The power of shared decision-making

Article

As a Physician Assistant (PA) in a highly acute and specialized level 4 neonatal/infant intensive care unit (NICU), ethical issues come up on a daily basis. How to appropriately handle this part of our job is rarely discussed, and as a PA, I had minimal training related to handling situations in which medical ethics are involved.

headshot of Sarah Werner

Sarah Werner

Sarah Werner received her Bachelor’s degree from Bucknell University in Lewisburg, Pennsylvania, and her Master’s degree in Physician Assistant Studies from Philadelphia College of Osteopathic Medicine in Pennsylvania. She completed a physician assistant residency in neonatology at The Children's Hospital of Philadelphia in Pennsylvania. She now works in a 100+ bed, level 4 neonatal intensive care unit as part of the team that specializes in the care of infants with chronic lung disease. Sarah has served on the Society of Physician Assistants in Pediatrics Board of Directors as Treasurer and Member at Large since 2015. When she is not at work, Sarah enjoys being outside, photography, traveling, and spending time with her husband, family, and dogs.

As a Physician Assistant (PA) in a highly acute and specialized level 4 neonatal/infant intensive care unit (NICU), ethical issues come up on a daily basis. While the issues addressed in the April 2019 issue of Contemporary Pediatrics, entitled “Doctors share ethical issues that worry them most”, can be relevant to any area of practice, I felt especially connected to the physicians and their concerns. My team and I are constantly managing complex social, medical, and ethical dilemmas. How to appropriately handle this part of our job is rarely discussed, and as a PA, I had minimal training related to handling situations in which medical ethics are involved.

An issue broached in the article that specifically resonated with me was the dilemma brought up by Laura A Miller-Smith, MD, on the importance of shared decision-making. As eloquently explained by Dr. Miller-Smith, shared decision-making is “collaborative process that allows patients, their surrogates, and clinicians to make healthcare decisions together, taking into account the best scientific evidence available as well as the patient’s values, goals, and preferences.” If only things were that clear in my practice! In the NICU specifically, we have several factors that complicate shared decision-making.

The voiceless patient

First and foremost is our patient population. Obviously, a neonate is not capable of voicing an opinion. Decisions regarding care fall on the medical team and infant’s caregivers (usually parents, but in our unit, grandparents are often actively involved). This can be unsettling knowing that infants are silent in deciding their own futures. The question of who (caregiver vs medical team) has more weight in making decisions can be a blurred line.

Decisions in crisis

Secondly, decision-making is often done in a life and death moment. It’s not ideal to ask a mother who is only a few days postpartum to understand a complex medical situation. Unfortunately, we don’t always have the time to sit down and talk through everything in a way a caregiver can process and understand. It’s difficult as the provider to present concise information that won’t overwhelm but will convey the acuity of the situation. I know this is what I struggle with most. I want to have caregivers fully understand what is happening and be able to make educated decisions.

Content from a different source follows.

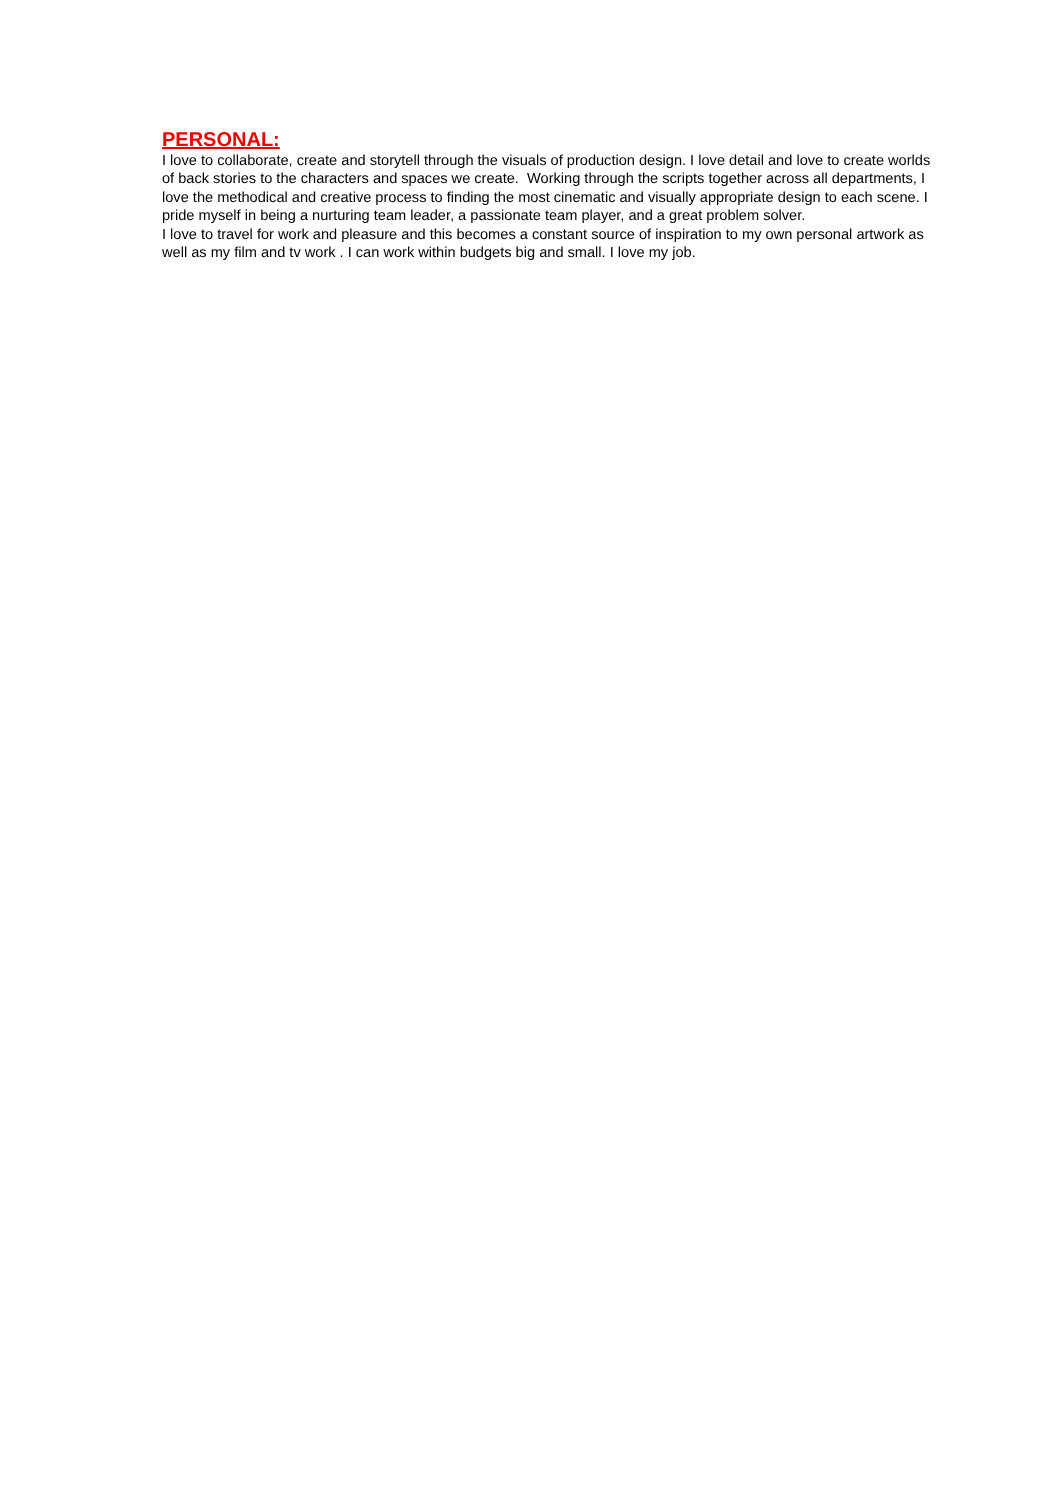PERSONAL:
I love to collaborate, create and storytell through the visuals of production design. I love detail and love to create worlds of back stories to the characters and spaces we create. Working through the scripts together across all departments, I love the methodical and creative process to finding the most cinematic and visually appropriate design to each scene. I pride myself in being a nurturing team leader, a passionate team player, and a great problem solver.
I love to travel for work and pleasure and this becomes a constant source of inspiration to my own personal artwork as well as my film and tv work . I can work within budgets big and small. I love my job.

However, as Dr. Miller-Smith mentions, “it takes moral courage to make strong recommendations.” It is our duty as providers to present information as well as we can, but also present a recommendation based on our understanding of the situation. I find that when we put too much of the decision-making on caregivers, it leads to additional stress, confusion, and hardship for them. No parent wants to be solely responsible for a life or death decision for their child.

Culture and care

And finally, I struggle as a clinician to voice clinical judgements, experience, and prognosis while respecting a family’s cultural, religious, and personal views. Views on quality of life vary vastly. While I can express concerns for the long-term outcome of an infant, the caregiver’s perspectives cannot be ignored. Often, I find it difficult to continue aggressive and invasive care on a child with a bleak prognosis who is likely to live a shortened life on a ventilator with limited interactions with the world. However, there are families who feel that any day alive is worth living and are willing to care for a child with severe disability. What I struggle with is being sensitive yet firm with my recommendations. Too often, I see that hope of a better outcome drives caregiver decision-making when, based on scientific evidence and experience, it is unlikely the child will recover. Caregivers can be in denial of the situation and can prolong suffering. I feel the duty to support the child and caregivers while they process and hopefully accept the eventual outcome.

I really appreciated hearing about ethical worries from other clinicians. Shared decision-making can be difficult especially if providers are not strong in their recommendations. I have found it helpful to listen to other, more seasoned providers, as they talk to caregivers to see how they navigate difficult situations. Ideal shared decision-making rarely happens, but I believe with time and some practice, you can learn how to navigate the ethical dilemmas we see every day and, in the end, benefit both caregivers and patients.